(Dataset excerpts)
-- Start --
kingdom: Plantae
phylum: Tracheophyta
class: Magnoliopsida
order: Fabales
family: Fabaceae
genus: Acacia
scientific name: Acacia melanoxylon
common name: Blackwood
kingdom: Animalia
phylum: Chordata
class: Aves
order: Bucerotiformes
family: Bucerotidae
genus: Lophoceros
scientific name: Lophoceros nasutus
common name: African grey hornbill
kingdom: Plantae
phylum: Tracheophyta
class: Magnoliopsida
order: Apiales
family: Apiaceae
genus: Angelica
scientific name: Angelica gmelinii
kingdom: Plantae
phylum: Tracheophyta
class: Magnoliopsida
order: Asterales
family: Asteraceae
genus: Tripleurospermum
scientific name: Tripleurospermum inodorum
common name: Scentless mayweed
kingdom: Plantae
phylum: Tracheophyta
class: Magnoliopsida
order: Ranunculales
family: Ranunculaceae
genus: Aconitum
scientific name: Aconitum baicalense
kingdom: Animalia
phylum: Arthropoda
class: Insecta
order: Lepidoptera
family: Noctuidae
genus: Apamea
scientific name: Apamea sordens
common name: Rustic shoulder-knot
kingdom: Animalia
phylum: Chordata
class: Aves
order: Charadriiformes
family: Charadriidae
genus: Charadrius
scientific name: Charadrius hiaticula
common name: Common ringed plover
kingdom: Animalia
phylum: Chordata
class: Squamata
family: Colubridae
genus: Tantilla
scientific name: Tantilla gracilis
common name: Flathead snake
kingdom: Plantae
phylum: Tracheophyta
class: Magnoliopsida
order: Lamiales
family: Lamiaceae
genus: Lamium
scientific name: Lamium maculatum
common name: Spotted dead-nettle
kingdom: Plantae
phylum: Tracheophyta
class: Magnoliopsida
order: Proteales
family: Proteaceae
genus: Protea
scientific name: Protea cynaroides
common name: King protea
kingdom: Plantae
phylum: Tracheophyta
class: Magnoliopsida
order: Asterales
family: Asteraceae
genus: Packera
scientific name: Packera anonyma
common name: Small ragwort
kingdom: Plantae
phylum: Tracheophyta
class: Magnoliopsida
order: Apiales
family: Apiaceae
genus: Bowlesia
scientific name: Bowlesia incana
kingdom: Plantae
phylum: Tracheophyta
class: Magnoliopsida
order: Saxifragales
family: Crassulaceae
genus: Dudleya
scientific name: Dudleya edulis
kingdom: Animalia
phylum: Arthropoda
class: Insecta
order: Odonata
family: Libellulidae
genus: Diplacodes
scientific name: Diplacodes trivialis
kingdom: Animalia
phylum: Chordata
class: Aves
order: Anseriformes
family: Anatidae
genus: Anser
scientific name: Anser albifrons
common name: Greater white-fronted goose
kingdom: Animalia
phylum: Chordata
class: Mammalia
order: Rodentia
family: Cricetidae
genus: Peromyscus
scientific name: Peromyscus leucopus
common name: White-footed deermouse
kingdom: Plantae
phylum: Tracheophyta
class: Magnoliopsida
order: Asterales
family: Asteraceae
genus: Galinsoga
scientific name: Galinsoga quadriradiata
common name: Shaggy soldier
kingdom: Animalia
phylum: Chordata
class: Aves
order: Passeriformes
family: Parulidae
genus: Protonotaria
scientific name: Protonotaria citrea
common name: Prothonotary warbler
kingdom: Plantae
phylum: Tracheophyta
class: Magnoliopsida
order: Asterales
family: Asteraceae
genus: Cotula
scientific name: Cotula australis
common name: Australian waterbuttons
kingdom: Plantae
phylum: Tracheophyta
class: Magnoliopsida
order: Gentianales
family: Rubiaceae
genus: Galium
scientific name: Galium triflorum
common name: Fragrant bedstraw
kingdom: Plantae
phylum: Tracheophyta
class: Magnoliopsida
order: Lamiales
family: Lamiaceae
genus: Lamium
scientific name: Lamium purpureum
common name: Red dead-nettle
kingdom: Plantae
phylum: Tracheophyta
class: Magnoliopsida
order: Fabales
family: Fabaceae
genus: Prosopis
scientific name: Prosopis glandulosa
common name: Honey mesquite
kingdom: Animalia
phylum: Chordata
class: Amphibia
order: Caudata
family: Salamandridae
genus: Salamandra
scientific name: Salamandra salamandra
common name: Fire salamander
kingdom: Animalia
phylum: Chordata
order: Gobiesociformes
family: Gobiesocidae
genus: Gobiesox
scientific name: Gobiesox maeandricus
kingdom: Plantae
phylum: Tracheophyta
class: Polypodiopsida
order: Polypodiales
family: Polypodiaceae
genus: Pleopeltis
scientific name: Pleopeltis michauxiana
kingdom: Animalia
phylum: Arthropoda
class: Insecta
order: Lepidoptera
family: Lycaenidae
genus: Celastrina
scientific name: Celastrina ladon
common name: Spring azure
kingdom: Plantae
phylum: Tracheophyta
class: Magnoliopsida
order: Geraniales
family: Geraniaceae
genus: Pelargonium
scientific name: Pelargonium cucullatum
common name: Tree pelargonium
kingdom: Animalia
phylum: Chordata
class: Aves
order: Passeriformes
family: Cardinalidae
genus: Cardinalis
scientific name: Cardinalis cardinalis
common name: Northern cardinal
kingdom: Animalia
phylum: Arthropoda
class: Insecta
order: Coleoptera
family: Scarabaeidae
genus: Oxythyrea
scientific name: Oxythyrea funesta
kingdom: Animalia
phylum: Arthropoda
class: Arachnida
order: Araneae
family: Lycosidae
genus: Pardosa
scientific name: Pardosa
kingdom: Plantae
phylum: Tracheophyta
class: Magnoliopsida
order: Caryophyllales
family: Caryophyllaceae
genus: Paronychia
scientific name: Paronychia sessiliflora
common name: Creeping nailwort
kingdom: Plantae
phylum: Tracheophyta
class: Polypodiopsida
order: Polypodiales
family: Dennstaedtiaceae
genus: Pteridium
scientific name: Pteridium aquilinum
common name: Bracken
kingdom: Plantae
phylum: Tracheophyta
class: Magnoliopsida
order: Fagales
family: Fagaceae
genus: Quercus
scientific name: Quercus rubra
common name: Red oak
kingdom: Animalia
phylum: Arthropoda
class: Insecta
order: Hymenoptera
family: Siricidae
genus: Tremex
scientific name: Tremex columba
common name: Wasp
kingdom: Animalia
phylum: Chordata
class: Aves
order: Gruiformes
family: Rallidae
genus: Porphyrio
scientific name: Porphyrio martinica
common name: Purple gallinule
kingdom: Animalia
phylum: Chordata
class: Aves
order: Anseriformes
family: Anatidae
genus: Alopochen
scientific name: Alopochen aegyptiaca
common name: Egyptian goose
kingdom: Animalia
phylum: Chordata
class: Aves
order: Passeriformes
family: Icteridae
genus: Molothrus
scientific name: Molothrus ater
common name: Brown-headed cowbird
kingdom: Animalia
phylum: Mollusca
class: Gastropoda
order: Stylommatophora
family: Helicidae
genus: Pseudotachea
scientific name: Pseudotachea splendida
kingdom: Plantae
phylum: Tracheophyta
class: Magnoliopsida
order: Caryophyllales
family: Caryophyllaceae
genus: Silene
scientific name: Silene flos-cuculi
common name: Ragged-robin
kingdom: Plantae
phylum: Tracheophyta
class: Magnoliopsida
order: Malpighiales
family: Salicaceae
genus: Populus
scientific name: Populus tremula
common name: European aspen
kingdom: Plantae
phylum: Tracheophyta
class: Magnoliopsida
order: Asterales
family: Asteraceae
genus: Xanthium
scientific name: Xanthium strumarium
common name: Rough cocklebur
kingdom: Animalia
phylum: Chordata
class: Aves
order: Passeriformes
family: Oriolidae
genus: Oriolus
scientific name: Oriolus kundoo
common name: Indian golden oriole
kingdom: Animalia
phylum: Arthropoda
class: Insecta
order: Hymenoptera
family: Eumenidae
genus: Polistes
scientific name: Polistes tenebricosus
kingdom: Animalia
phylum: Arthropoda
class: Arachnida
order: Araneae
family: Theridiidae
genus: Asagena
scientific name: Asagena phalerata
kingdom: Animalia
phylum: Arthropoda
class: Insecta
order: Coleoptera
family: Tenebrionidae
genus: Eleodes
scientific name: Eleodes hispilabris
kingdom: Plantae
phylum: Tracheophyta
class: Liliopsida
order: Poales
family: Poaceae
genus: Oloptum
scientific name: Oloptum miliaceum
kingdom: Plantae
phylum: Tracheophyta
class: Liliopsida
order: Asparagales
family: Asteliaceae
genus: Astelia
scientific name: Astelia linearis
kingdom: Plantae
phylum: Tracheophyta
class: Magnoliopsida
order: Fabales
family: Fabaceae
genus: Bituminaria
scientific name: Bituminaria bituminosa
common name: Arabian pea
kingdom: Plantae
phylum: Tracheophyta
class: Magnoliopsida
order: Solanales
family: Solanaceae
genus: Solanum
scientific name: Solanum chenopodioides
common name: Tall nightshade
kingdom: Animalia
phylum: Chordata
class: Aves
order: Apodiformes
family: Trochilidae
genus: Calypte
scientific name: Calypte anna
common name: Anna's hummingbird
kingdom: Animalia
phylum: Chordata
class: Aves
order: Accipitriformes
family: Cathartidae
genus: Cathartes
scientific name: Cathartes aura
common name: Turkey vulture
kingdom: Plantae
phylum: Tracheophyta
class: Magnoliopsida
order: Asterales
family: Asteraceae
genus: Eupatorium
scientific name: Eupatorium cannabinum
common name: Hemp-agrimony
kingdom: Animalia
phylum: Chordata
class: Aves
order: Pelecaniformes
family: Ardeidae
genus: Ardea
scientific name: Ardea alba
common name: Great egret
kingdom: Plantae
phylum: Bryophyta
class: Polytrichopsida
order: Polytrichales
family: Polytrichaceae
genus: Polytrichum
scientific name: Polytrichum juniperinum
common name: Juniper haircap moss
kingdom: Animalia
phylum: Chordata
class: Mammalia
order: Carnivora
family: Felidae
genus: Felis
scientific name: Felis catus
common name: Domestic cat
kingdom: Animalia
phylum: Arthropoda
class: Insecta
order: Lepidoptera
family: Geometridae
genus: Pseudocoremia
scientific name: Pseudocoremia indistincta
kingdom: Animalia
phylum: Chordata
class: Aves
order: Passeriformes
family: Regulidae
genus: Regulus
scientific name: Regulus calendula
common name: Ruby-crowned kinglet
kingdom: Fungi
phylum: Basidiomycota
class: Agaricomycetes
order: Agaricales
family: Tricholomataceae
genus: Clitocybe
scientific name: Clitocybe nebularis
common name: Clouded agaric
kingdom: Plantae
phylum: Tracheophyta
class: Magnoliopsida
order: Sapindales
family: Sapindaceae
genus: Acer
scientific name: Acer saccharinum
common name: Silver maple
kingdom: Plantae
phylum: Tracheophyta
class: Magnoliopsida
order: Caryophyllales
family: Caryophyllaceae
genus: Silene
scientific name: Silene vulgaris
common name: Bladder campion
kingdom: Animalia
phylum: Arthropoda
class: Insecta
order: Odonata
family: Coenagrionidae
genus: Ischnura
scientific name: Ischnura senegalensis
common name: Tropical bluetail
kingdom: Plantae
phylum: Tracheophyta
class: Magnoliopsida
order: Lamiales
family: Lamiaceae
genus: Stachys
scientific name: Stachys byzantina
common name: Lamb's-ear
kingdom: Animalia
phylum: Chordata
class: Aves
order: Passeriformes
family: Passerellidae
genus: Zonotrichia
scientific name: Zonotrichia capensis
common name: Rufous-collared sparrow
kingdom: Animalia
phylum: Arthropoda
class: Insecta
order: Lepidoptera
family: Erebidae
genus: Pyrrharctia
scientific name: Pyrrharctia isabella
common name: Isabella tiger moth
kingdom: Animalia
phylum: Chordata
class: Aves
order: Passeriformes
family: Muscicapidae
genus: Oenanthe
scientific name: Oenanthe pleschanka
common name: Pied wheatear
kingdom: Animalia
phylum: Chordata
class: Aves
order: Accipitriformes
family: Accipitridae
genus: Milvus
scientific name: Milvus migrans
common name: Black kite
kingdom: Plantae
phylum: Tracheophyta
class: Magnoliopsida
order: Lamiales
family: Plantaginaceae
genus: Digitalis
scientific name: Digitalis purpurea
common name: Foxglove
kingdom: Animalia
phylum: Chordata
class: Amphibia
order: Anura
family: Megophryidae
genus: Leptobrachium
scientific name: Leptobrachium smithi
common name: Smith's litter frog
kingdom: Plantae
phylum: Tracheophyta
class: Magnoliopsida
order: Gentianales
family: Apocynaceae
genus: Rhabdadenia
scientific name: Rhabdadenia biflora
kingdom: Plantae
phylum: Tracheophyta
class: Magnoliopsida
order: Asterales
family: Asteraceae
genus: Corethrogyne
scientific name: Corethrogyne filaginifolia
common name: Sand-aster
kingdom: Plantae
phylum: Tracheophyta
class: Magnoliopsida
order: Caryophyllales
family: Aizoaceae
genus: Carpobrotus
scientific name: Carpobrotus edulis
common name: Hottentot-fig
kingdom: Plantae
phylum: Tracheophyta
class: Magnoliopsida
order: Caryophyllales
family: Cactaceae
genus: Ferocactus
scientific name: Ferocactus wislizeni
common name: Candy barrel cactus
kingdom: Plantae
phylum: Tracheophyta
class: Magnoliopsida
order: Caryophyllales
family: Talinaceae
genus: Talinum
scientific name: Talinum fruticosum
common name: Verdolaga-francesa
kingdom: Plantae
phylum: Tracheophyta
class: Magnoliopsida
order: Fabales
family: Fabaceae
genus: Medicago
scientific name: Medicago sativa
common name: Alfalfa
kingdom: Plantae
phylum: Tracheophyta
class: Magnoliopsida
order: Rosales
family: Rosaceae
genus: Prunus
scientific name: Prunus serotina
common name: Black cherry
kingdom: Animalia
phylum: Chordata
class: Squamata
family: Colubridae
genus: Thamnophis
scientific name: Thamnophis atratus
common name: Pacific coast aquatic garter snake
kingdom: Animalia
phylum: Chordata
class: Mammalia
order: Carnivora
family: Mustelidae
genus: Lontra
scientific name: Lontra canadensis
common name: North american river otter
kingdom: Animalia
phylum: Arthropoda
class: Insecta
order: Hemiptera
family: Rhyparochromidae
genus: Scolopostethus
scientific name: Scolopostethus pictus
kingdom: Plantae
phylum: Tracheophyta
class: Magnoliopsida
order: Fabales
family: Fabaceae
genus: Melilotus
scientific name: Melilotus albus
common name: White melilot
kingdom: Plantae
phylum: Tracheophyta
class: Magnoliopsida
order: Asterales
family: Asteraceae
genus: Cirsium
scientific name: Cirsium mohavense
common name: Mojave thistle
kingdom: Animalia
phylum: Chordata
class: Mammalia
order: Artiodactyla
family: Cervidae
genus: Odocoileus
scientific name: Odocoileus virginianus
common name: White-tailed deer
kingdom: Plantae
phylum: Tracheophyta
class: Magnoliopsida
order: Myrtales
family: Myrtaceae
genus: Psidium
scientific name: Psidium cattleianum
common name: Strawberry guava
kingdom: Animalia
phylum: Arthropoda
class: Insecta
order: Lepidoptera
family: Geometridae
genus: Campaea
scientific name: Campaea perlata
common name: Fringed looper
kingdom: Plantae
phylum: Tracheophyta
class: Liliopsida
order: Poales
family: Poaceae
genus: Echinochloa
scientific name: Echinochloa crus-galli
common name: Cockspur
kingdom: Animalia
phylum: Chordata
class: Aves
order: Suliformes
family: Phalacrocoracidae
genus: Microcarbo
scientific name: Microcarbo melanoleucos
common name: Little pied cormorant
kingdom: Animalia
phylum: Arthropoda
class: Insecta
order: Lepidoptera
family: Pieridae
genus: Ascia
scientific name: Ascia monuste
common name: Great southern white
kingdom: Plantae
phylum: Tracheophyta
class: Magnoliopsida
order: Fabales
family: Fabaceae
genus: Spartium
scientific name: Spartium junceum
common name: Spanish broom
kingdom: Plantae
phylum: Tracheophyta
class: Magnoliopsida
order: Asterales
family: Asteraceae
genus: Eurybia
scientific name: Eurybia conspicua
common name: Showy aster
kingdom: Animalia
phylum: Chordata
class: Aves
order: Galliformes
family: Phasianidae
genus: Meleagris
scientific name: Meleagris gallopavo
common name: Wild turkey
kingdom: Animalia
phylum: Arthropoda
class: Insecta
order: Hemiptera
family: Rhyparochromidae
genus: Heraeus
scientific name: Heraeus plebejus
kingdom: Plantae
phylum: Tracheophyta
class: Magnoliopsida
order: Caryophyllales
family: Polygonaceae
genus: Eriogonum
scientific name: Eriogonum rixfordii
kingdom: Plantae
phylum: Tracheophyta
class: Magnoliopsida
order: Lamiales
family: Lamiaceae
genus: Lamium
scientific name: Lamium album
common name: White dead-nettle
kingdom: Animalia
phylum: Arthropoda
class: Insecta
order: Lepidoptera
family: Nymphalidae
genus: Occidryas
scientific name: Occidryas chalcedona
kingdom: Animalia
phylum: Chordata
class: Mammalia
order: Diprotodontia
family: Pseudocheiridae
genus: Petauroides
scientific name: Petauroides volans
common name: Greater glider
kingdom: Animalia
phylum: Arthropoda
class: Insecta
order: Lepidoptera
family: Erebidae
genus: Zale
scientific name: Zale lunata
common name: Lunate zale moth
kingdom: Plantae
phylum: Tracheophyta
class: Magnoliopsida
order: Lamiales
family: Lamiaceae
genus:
-- End --
■ **Task directions**:
Repeat the lines above word for word, starting at the line that contains "genus: Packera" and ending at the line that contains "family: Crassulaceae", with both of those lines included.

■ **Expected answer**:
genus: Packera
scientific name: Packera anonyma
common name: Small ragwort
kingdom: Plantae
phylum: Tracheophyta
class: Magnoliopsida
order: Apiales
family: Apiaceae
genus: Bowlesia
scientific name: Bowlesia incana
kingdom: Plantae
phylum: Tracheophyta
class: Magnoliopsida
order: Saxifragales
family: Crassulaceae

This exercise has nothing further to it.